◆ EXCERPT TO READ ◆
The potential use cases for the dataset can be as follows:

  • Comparing the generation efficiency of PV modules with different capacities, module models, optimizer types, and connection time18,19,20.

  • This dataset includes inverter-level operational data (the most granular PV data, including generation and electrical data like voltages, frequencies, and currents), and on-site meteorological data (irradiation, temperature, humidity, visibility, pressure, wind, and rain)21,22,23.

  • Calibrating PV generation and forecasting models developed from either data-driven or physics-based approaches16,24,25,26.

  • Developing automatic fault detection algorithms for PV modules27,28,29.

  • Longitudinal performance degradation analysis for PV system14,30,31.

[Collected data]
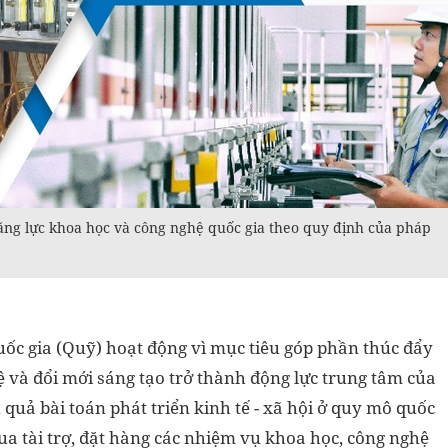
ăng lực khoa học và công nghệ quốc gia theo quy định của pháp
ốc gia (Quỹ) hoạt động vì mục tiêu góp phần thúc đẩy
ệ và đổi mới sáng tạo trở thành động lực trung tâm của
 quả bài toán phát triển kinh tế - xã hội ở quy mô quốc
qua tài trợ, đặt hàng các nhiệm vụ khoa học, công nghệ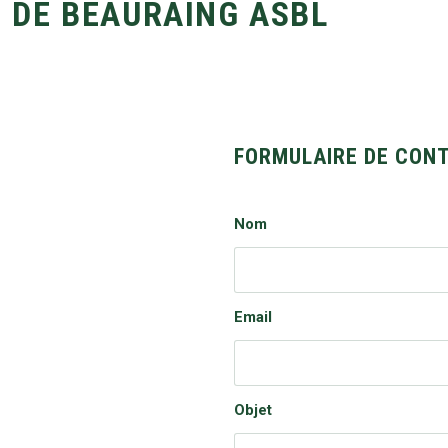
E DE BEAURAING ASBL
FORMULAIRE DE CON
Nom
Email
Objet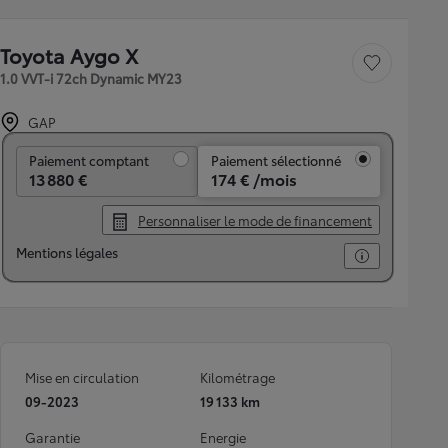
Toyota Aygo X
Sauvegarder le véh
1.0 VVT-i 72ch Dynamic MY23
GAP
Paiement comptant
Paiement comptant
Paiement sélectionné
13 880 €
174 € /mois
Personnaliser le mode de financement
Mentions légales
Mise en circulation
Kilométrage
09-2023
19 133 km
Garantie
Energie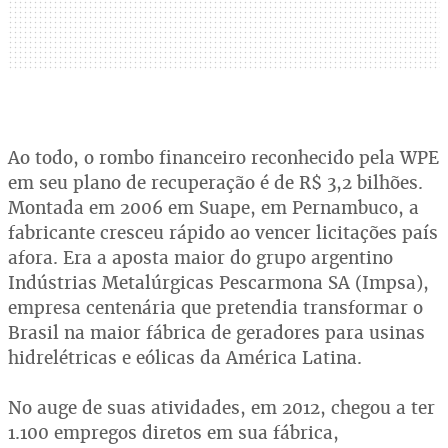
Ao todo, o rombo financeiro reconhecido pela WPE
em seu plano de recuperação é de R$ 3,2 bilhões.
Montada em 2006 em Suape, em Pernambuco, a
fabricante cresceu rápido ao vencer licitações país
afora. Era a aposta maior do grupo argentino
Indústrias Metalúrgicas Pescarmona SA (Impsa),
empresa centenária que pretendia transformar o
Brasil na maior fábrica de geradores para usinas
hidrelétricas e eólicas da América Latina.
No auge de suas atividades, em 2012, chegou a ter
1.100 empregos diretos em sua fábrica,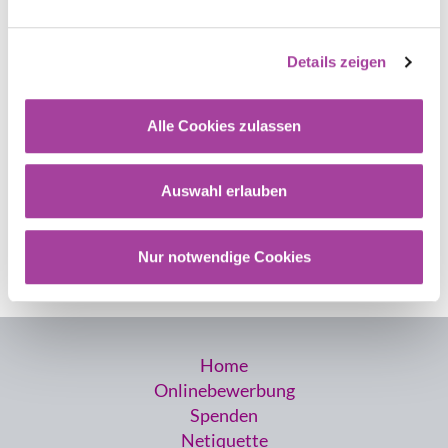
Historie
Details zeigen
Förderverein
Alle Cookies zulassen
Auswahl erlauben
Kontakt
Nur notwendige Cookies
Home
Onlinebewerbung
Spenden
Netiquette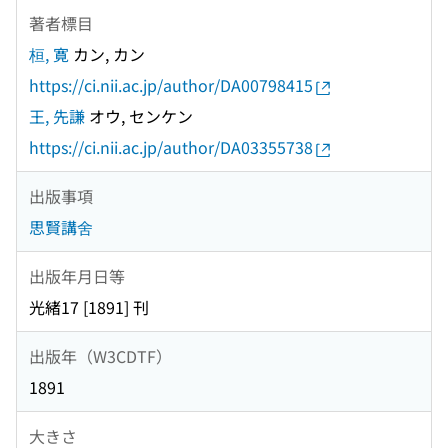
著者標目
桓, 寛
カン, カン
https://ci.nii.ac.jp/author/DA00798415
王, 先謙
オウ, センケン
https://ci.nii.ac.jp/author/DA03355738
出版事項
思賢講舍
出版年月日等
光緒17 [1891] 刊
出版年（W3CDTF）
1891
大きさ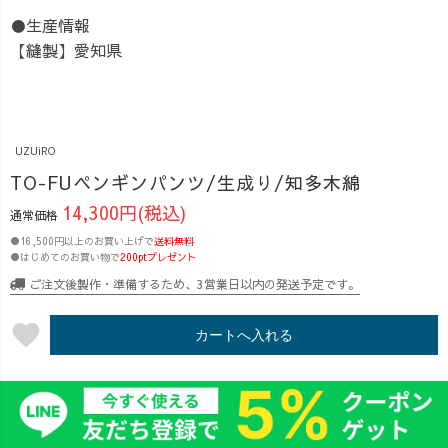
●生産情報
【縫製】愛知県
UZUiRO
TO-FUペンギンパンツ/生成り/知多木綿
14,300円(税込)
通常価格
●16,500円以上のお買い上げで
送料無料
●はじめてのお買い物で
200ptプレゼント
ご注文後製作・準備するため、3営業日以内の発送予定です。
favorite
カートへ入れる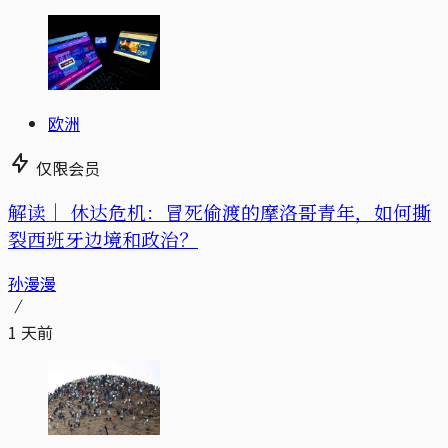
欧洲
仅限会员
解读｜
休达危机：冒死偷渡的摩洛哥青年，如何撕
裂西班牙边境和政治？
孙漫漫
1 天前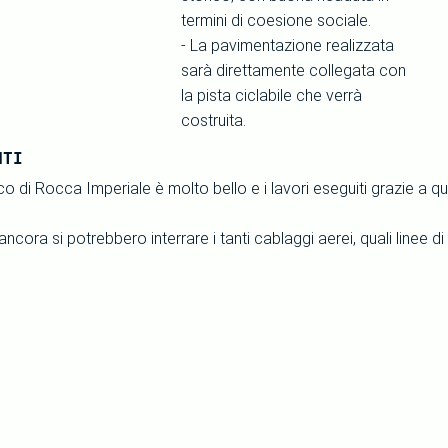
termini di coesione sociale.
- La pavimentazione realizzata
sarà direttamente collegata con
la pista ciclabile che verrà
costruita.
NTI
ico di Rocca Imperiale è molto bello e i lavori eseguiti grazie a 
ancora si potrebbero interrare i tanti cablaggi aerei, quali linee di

◆ WRITTEN TASK ◆
Output the passage on uses of the PV dataset word for word, starting with "The potential use" and going on through "for PV modules27,28,29.". You can set the records aside, since nothing here depends on them.

◆ SOLVED EXERCISE ◆
The potential use cases for the dataset can be as follows:

  • Comparing the generation efficiency of PV modules with different capacities, module models, optimizer types, and connection time18,19,20.

  • This dataset includes inverter-level operational data (the most granular PV data, including generation and electrical data like voltages, frequencies, and currents), and on-site meteorological data (irradiation, temperature, humidity, visibility, pressure, wind, and rain)21,22,23.

  • Calibrating PV generation and forecasting models developed from either data-driven or physics-based approaches16,24,25,26.

  • Developing automatic fault detection algorithms for PV modules27,28,29.